- TEXT SECTION
Ollie also will be able to turn to freshman Terrence Samuel, an unselfish New York City product blessed with size and toughness, and versatile swingman Lasan Kromah, a George Washington transfer, for minutes on the perimeter.
Kentan Facey, an active 6-9 forward, will likely see major minutes and contribute on the boards. A long shot-blocking center, Amida Brimah plays with great energy but needs to add muscle to withstand physical pounding inside. Terrence Samuel is a strong guard with great court vision. Transfer Lasan Kromah, who averaged 11.0 points, 4.1 rebounds and 2.1 assists in three years at George Washington, has the tools to play several positions.
Factoid: 4. In UConn’s final four games last season, emerging star DeAndre Daniels played his best basketball, averaging 21.2 points, 9.0 rebounds and 3.3 blocks.
The talented and tough-minded Huskies have improved in several areas, especially depth, which will give Ollie more flexibility and create more competition for playing time.
With a lethal backcourt leading the charge, UConn should challenge for the American championship. Their final destination this season may depend in part on the development of their young frontcourt players.
The upbeat and demanding Ollie is pushing his Huskies to play with the same grit, heart and attitude as last season.
“Hopefully, we have that same mindset, especially with the talent that we have coming back,” Ollie says. “If everybody comes back with that level of unity, playing for one another, everything else will take care of itself — championships, whatever follows that. Everybody will be able to have the opportunity to shine individually. So I hope we have that same attitude. I’m pushing for that.”

- LISTED RECORDS
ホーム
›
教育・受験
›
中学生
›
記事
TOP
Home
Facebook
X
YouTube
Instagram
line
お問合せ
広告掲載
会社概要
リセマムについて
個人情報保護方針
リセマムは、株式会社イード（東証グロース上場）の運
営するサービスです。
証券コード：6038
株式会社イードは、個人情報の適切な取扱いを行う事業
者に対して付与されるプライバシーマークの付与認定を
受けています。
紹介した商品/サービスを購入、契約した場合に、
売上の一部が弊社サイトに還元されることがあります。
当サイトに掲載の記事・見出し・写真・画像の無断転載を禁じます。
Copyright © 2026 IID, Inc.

- TO-DO ITEM
Write out the UConn basketball preview from "Ollie also will" to "and 3.3 blocks.". Base your work on the text alone.

- RESPONSE AREA
Ollie also will be able to turn to freshman Terrence Samuel, an unselfish New York City product blessed with size and toughness, and versatile swingman Lasan Kromah, a George Washington transfer, for minutes on the perimeter.
Kentan Facey, an active 6-9 forward, will likely see major minutes and contribute on the boards. A long shot-blocking center, Amida Brimah plays with great energy but needs to add muscle to withstand physical pounding inside. Terrence Samuel is a strong guard with great court vision. Transfer Lasan Kromah, who averaged 11.0 points, 4.1 rebounds and 2.1 assists in three years at George Washington, has the tools to play several positions.
Factoid: 4. In UConn’s final four games last season, emerging star DeAndre Daniels played his best basketball, averaging 21.2 points, 9.0 rebounds and 3.3 blocks.